WHAT THIS TASK INVOLVES:
Pictures excluded, please retype exactly the lines from the start of the data through the line that contains "1: (540, 428, 0.65)", both ends kept, and nothing beyond them.

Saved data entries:
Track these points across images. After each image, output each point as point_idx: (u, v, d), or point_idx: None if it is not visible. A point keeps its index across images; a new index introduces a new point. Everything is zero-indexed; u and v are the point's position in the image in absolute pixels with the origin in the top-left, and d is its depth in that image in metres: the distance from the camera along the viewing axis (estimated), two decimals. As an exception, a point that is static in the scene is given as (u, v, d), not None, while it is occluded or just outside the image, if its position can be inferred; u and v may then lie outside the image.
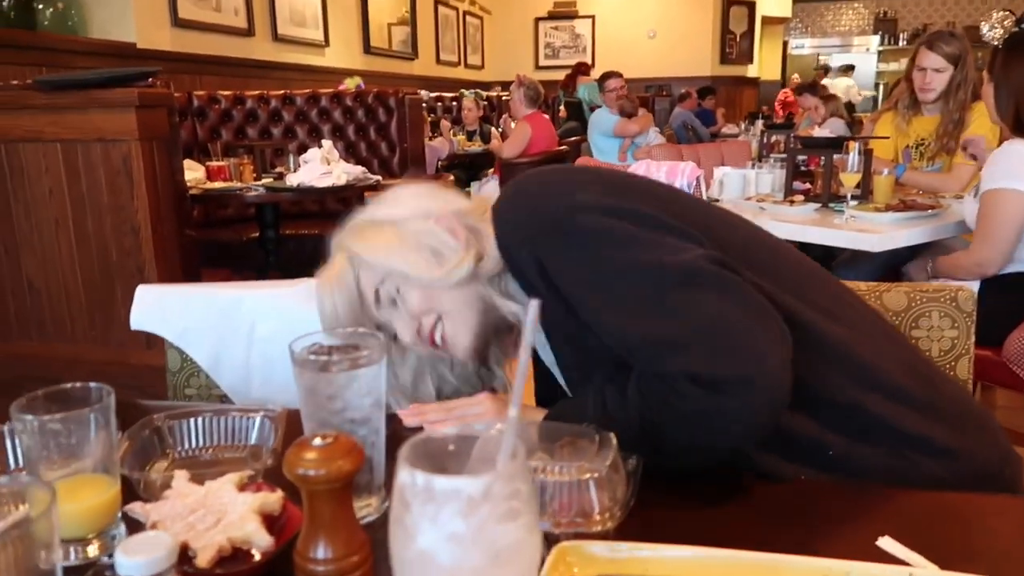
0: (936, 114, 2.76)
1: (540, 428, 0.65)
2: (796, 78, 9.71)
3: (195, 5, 4.33)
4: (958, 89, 2.56)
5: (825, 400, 0.79)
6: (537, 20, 10.14)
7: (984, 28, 8.45)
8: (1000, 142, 2.12)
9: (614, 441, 0.65)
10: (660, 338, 0.73)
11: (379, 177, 3.57)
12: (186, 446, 0.75)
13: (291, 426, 0.73)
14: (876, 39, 10.70)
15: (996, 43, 2.26)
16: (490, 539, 0.38)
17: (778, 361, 0.71)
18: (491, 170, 5.61)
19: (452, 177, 3.82)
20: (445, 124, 5.83)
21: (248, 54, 4.91)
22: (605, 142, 5.68)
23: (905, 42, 10.39)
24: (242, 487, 0.62)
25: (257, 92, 4.28)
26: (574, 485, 0.59)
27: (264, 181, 3.32)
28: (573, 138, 6.51)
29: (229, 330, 1.04)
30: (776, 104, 9.17)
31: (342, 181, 3.22)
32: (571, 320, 0.81)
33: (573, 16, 10.01)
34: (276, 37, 5.19)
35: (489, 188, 5.43)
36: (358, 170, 3.44)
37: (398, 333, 0.91)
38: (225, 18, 4.63)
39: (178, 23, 4.19)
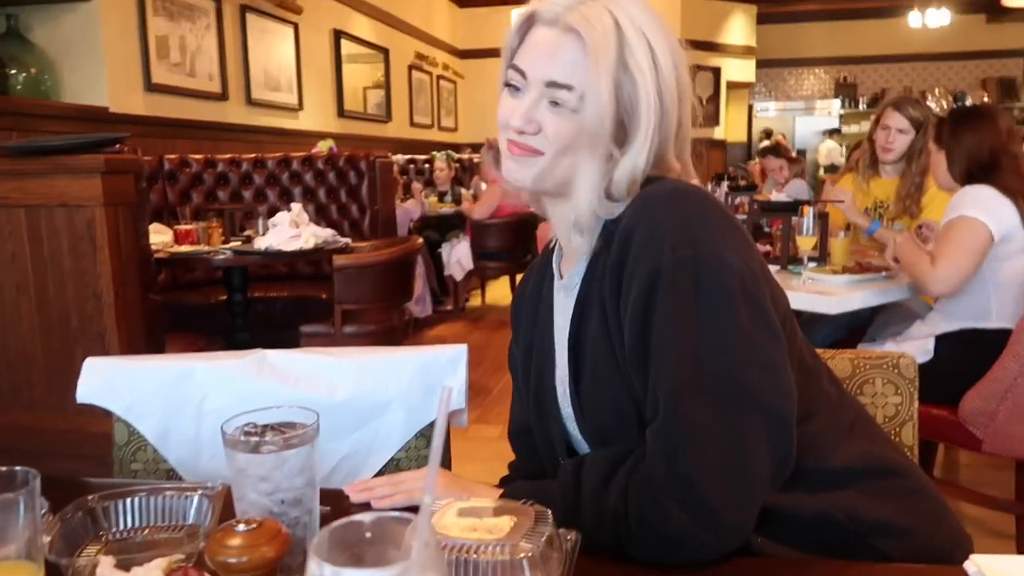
0: (895, 176, 2.86)
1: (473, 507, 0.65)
2: (782, 138, 9.95)
3: (169, 71, 4.38)
4: (920, 154, 2.67)
5: (797, 488, 0.81)
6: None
7: (930, 102, 9.14)
8: None
9: (551, 517, 0.65)
10: (697, 438, 0.73)
11: (348, 240, 3.59)
12: (120, 527, 0.73)
13: (230, 504, 0.72)
14: (837, 103, 11.08)
15: (940, 115, 2.41)
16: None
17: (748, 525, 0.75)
18: (462, 231, 5.67)
19: (421, 239, 3.84)
20: (417, 187, 5.90)
21: (222, 118, 4.96)
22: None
23: (865, 106, 10.76)
24: (170, 572, 0.61)
25: (229, 155, 4.32)
26: (507, 564, 0.59)
27: (232, 244, 3.31)
28: (544, 199, 6.61)
29: (179, 403, 1.03)
30: (754, 168, 9.39)
31: (310, 244, 3.23)
32: (608, 348, 0.83)
33: (544, 81, 10.25)
34: (250, 101, 5.25)
35: (460, 250, 5.47)
36: (327, 233, 3.46)
37: (515, 108, 0.87)
38: (199, 83, 4.68)
39: (151, 88, 4.23)
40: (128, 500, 0.73)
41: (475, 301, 6.30)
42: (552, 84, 0.86)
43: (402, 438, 1.10)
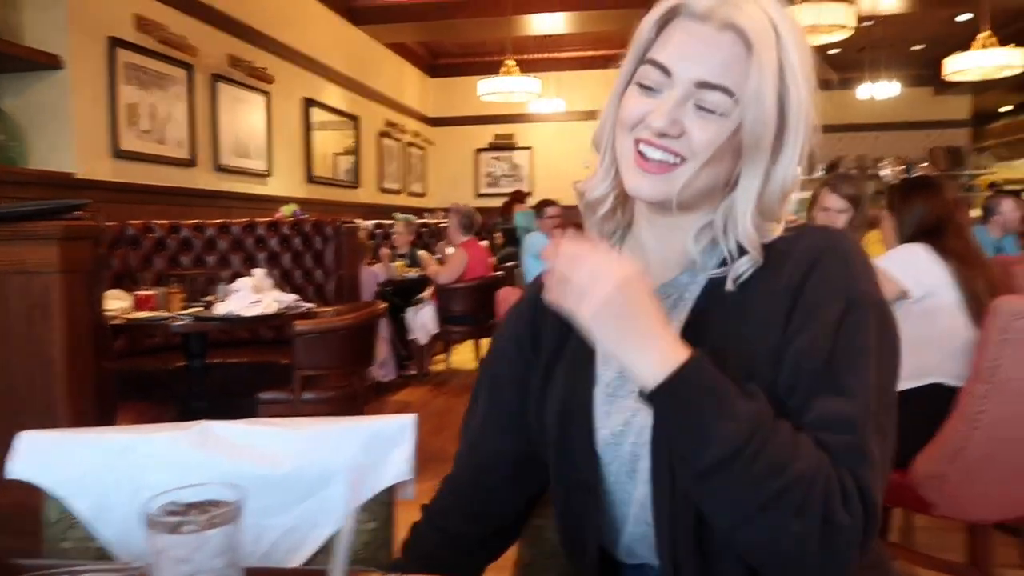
0: None
1: None
2: None
3: (138, 137, 4.41)
4: (858, 229, 2.76)
5: None
6: (478, 151, 10.57)
7: (881, 171, 9.74)
8: None
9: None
10: (875, 465, 0.72)
11: (312, 305, 3.58)
12: (39, 611, 0.71)
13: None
14: (796, 170, 11.42)
15: (892, 183, 2.53)
16: None
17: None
18: (427, 295, 5.68)
19: (384, 304, 3.84)
20: (385, 252, 5.93)
21: (190, 183, 4.97)
22: (536, 265, 5.84)
23: (822, 171, 11.09)
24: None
25: (193, 221, 4.32)
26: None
27: (192, 310, 3.29)
28: (510, 263, 6.67)
29: (116, 478, 1.01)
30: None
31: (271, 310, 3.22)
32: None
33: (512, 148, 10.48)
34: (218, 167, 5.28)
35: (425, 314, 5.47)
36: (290, 298, 3.45)
37: (655, 107, 0.79)
38: (168, 149, 4.71)
39: (119, 154, 4.25)
40: (47, 582, 0.71)
41: (440, 365, 6.27)
42: (704, 85, 0.78)
43: (346, 512, 1.08)
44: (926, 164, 10.61)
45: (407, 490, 1.14)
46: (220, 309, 3.20)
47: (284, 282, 4.34)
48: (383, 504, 1.11)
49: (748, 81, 0.77)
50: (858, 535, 0.67)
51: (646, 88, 0.81)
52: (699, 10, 0.80)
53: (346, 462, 1.08)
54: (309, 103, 6.70)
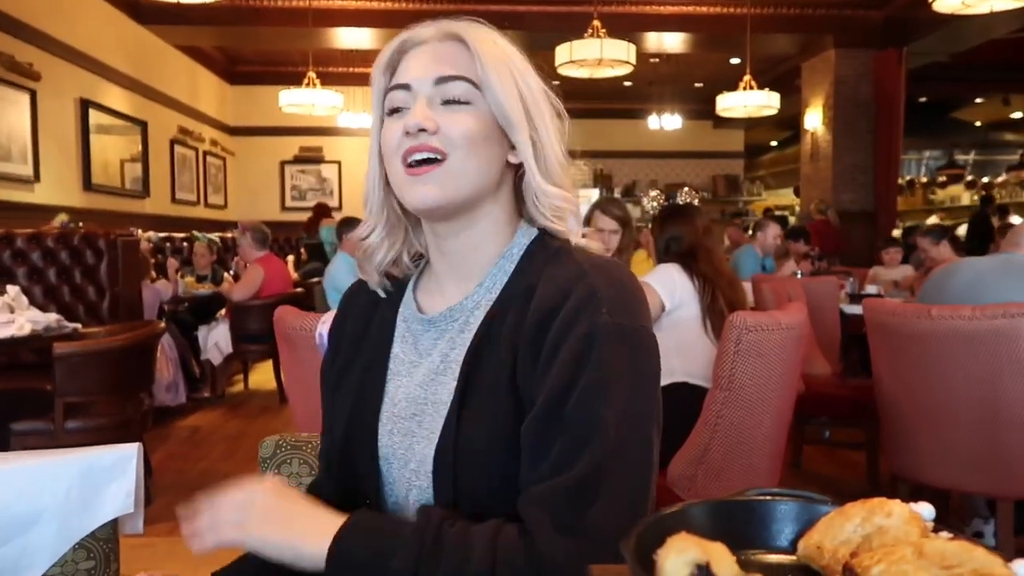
0: None
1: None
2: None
3: None
4: (627, 247, 2.99)
5: None
6: (283, 163, 10.22)
7: (644, 202, 10.92)
8: None
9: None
10: (605, 495, 0.72)
11: (78, 325, 3.28)
12: None
13: None
14: (596, 191, 12.13)
15: (654, 211, 2.83)
16: None
17: None
18: (222, 312, 5.38)
19: (163, 324, 3.59)
20: (172, 263, 5.55)
21: (-69, 188, 4.38)
22: (336, 296, 5.72)
23: (620, 194, 11.86)
24: None
25: (-66, 231, 3.80)
26: None
27: (-75, 332, 2.89)
28: (314, 279, 6.48)
29: None
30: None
31: (25, 331, 2.91)
32: (510, 419, 0.77)
33: (319, 160, 10.23)
34: (-30, 171, 4.70)
35: (218, 333, 5.19)
36: (50, 318, 3.14)
37: (410, 116, 0.81)
38: (-99, 149, 4.12)
39: None
40: None
41: (238, 387, 5.95)
42: (443, 80, 0.82)
43: (55, 553, 0.99)
44: (699, 193, 11.66)
45: (135, 524, 1.07)
46: (-40, 331, 2.84)
47: (48, 300, 3.93)
48: (102, 541, 1.03)
49: (482, 70, 0.82)
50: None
51: (396, 112, 0.84)
52: (420, 38, 0.86)
53: (57, 499, 0.99)
54: (86, 104, 6.14)
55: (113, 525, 1.04)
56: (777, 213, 12.05)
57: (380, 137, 0.87)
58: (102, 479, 1.02)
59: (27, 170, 5.31)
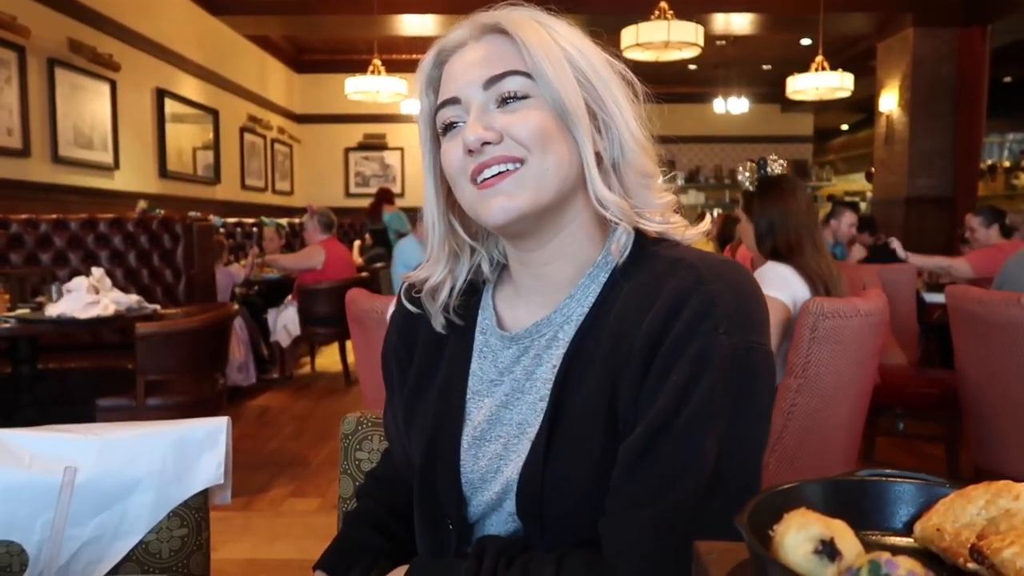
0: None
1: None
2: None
3: (-42, 123, 4.03)
4: None
5: None
6: (348, 150, 10.38)
7: (738, 175, 10.15)
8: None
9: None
10: (671, 523, 0.67)
11: (157, 306, 3.40)
12: None
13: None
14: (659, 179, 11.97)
15: (748, 187, 2.47)
16: None
17: None
18: (289, 296, 5.52)
19: (236, 306, 3.70)
20: (255, 250, 5.75)
21: (22, 175, 4.59)
22: (404, 271, 5.79)
23: (683, 180, 11.67)
24: None
25: (24, 216, 3.99)
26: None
27: (19, 312, 3.04)
28: (378, 264, 6.59)
29: None
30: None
31: (110, 312, 3.03)
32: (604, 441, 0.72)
33: (383, 147, 10.36)
34: (57, 159, 4.91)
35: (287, 316, 5.32)
36: (132, 299, 3.25)
37: (466, 131, 0.74)
38: (-6, 138, 4.33)
39: (-65, 141, 3.86)
40: None
41: (305, 368, 6.10)
42: (492, 80, 0.75)
43: (152, 519, 1.04)
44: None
45: (223, 495, 1.10)
46: (52, 311, 2.97)
47: (129, 282, 4.09)
48: (194, 510, 1.07)
49: (531, 58, 0.74)
50: None
51: (451, 129, 0.77)
52: (454, 42, 0.79)
53: (152, 468, 1.03)
54: (162, 93, 6.35)
55: (204, 495, 1.08)
56: (848, 200, 11.72)
57: (436, 162, 0.81)
58: (194, 450, 1.06)
59: (108, 158, 5.52)
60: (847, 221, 5.18)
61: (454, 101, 0.77)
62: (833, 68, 6.62)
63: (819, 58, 6.55)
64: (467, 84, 0.76)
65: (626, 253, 0.77)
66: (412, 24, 7.66)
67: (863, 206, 10.62)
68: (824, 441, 2.10)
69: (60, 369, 3.53)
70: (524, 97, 0.74)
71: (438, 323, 0.87)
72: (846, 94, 6.92)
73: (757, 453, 0.72)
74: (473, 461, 0.81)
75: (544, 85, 0.74)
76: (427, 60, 0.81)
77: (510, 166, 0.74)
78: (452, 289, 0.85)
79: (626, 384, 0.72)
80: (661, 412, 0.69)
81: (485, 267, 0.88)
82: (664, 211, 0.80)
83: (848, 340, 2.04)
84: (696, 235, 0.82)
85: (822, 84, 6.62)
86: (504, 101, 0.75)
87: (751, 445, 0.71)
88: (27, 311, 3.06)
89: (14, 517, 0.98)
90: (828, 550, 0.38)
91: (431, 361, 0.88)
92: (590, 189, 0.76)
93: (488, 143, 0.73)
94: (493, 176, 0.74)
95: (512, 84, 0.74)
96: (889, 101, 7.85)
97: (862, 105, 9.68)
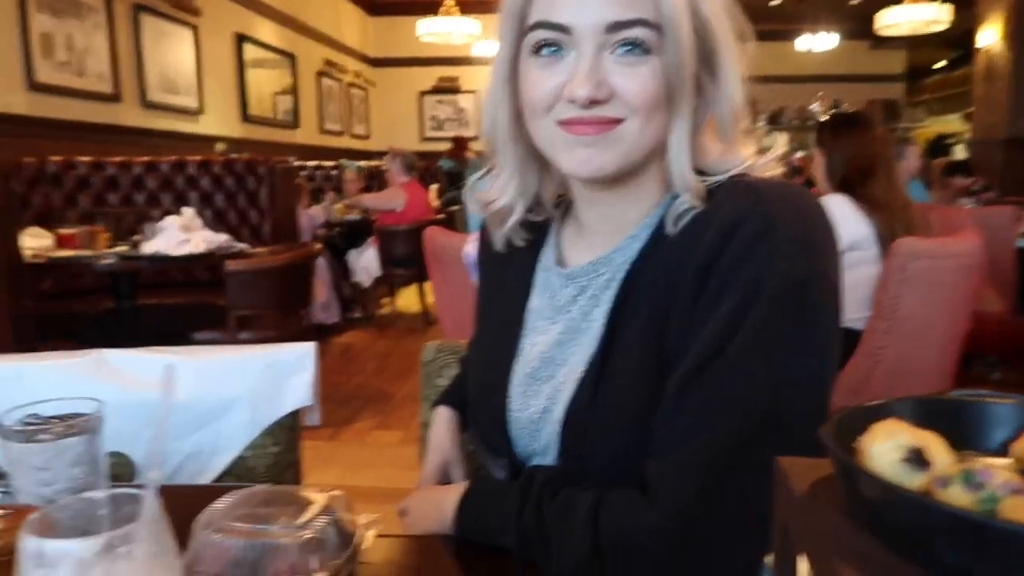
0: None
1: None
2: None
3: (55, 69, 4.20)
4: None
5: None
6: (422, 93, 10.39)
7: (813, 108, 10.02)
8: None
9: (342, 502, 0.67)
10: (721, 465, 0.64)
11: (245, 245, 3.53)
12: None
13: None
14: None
15: (822, 120, 2.38)
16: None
17: None
18: (370, 239, 5.63)
19: (319, 245, 3.81)
20: (331, 195, 5.88)
21: (114, 120, 4.78)
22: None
23: (764, 122, 11.24)
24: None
25: (119, 158, 4.17)
26: (290, 548, 0.61)
27: (118, 249, 3.21)
28: (455, 207, 6.64)
29: (5, 405, 1.00)
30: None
31: (200, 249, 3.16)
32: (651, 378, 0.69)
33: (456, 91, 10.32)
34: (145, 103, 5.09)
35: (367, 257, 5.44)
36: (221, 238, 3.39)
37: (569, 75, 0.68)
38: (88, 83, 4.51)
39: (34, 87, 4.05)
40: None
41: (386, 308, 6.26)
42: (616, 26, 0.67)
43: (247, 437, 1.10)
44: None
45: (312, 416, 1.16)
46: (147, 248, 3.13)
47: (218, 222, 4.25)
48: (286, 429, 1.12)
49: (665, 5, 0.67)
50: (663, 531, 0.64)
51: (546, 55, 0.70)
52: None
53: (246, 389, 1.09)
54: (241, 39, 6.46)
55: (295, 416, 1.13)
56: (945, 142, 11.06)
57: (513, 73, 0.74)
58: (285, 372, 1.11)
59: (193, 102, 5.69)
60: (915, 154, 4.89)
61: (562, 28, 0.68)
62: (931, -1, 6.20)
63: (917, -13, 6.14)
64: (586, 17, 0.67)
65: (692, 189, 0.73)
66: (487, -38, 7.52)
67: (960, 148, 10.02)
68: (912, 387, 2.04)
69: (157, 304, 3.71)
70: (647, 52, 0.68)
71: (500, 244, 0.85)
72: (943, 27, 6.48)
73: (820, 391, 0.67)
74: (521, 398, 0.80)
75: (669, 43, 0.67)
76: None
77: (609, 131, 0.69)
78: (520, 212, 0.82)
79: (678, 314, 0.68)
80: (710, 342, 0.65)
81: (547, 202, 0.84)
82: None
83: (939, 282, 1.96)
84: (766, 163, 0.76)
85: (916, 17, 6.22)
86: (623, 48, 0.68)
87: (811, 381, 0.66)
88: (125, 248, 3.23)
89: (119, 431, 1.05)
90: (917, 458, 0.37)
91: (497, 286, 0.89)
92: (674, 162, 0.71)
93: (596, 101, 0.68)
94: (585, 125, 0.69)
95: (638, 33, 0.67)
96: (991, 35, 7.30)
97: (960, 41, 9.03)
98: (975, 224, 3.25)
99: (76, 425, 0.61)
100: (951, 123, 12.43)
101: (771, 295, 0.64)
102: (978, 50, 7.49)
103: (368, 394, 3.99)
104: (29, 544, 0.39)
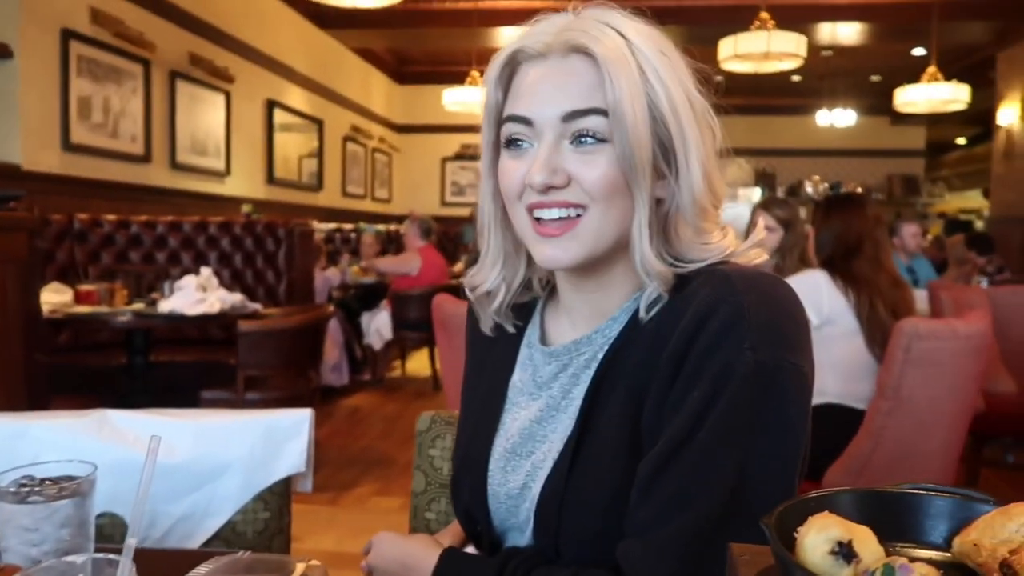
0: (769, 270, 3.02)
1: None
2: None
3: (90, 131, 4.37)
4: (791, 250, 2.82)
5: None
6: (444, 160, 10.62)
7: (807, 189, 10.36)
8: None
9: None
10: (689, 541, 0.65)
11: (259, 306, 3.59)
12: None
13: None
14: (757, 190, 11.66)
15: (817, 200, 2.52)
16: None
17: None
18: (384, 301, 5.69)
19: (332, 307, 3.86)
20: (347, 257, 5.97)
21: (144, 180, 4.94)
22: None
23: (784, 193, 11.32)
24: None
25: (144, 217, 4.29)
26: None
27: (135, 306, 3.27)
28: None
29: (9, 461, 1.03)
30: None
31: (215, 309, 3.22)
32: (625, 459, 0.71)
33: (478, 158, 10.48)
34: (174, 164, 5.25)
35: (380, 319, 5.49)
36: (236, 298, 3.45)
37: (529, 164, 0.72)
38: (121, 144, 4.68)
39: (69, 147, 4.21)
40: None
41: (396, 372, 6.27)
42: (571, 116, 0.71)
43: (239, 501, 1.11)
44: (872, 194, 10.96)
45: (305, 483, 1.17)
46: (164, 306, 3.19)
47: (234, 282, 4.33)
48: (277, 495, 1.14)
49: (614, 97, 0.69)
50: None
51: (515, 147, 0.75)
52: (537, 49, 0.74)
53: (242, 453, 1.11)
54: (271, 104, 6.69)
55: (287, 482, 1.15)
56: (962, 218, 11.09)
57: (494, 165, 0.79)
58: (280, 438, 1.13)
59: (220, 164, 5.86)
60: (909, 232, 4.85)
61: (525, 121, 0.74)
62: (947, 79, 6.30)
63: (932, 68, 6.25)
64: (544, 109, 0.72)
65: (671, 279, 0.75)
66: (510, 36, 7.75)
67: (979, 224, 10.03)
68: (914, 468, 2.01)
69: (170, 361, 3.77)
70: (601, 140, 0.71)
71: (487, 327, 0.88)
72: (961, 106, 6.58)
73: (787, 476, 0.68)
74: (500, 473, 0.82)
75: (620, 133, 0.70)
76: (502, 57, 0.78)
77: (571, 212, 0.72)
78: (504, 296, 0.85)
79: (652, 400, 0.70)
80: (679, 429, 0.67)
81: (536, 283, 0.87)
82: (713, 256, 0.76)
83: (945, 363, 1.95)
84: (747, 249, 0.79)
85: (935, 96, 6.32)
86: (579, 140, 0.72)
87: (778, 467, 0.68)
88: (142, 306, 3.30)
89: (116, 491, 1.07)
90: (845, 552, 0.38)
91: (484, 361, 0.91)
92: (636, 249, 0.73)
93: (554, 187, 0.72)
94: (552, 220, 0.73)
95: (591, 123, 0.71)
96: (1010, 114, 7.40)
97: (979, 118, 9.15)
98: (988, 303, 3.24)
99: (68, 488, 0.63)
100: (970, 199, 12.47)
101: (739, 383, 0.66)
102: (998, 128, 7.58)
103: (372, 458, 3.98)
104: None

ANSWER TO THE EXERCISE:
Track these points across images. After each image, output each point as point_idx: (u, v, d), or point_idx: None if it is not visible. A point keeps its index across images; a new index introduces a new point. Everything is zero-indexed; u and v are the point's position in the image in absolute pixels with the origin in the top-left, and d is its depth in that image in metres: the distance from the camera along the viewing axis (estimated), two decimals. As an exception, a point that is static in the scene is given as (u, v, d), not None, while it is occluded or just outside the image, if its position can be inferred; u and v may then lie outside the image.
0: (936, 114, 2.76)
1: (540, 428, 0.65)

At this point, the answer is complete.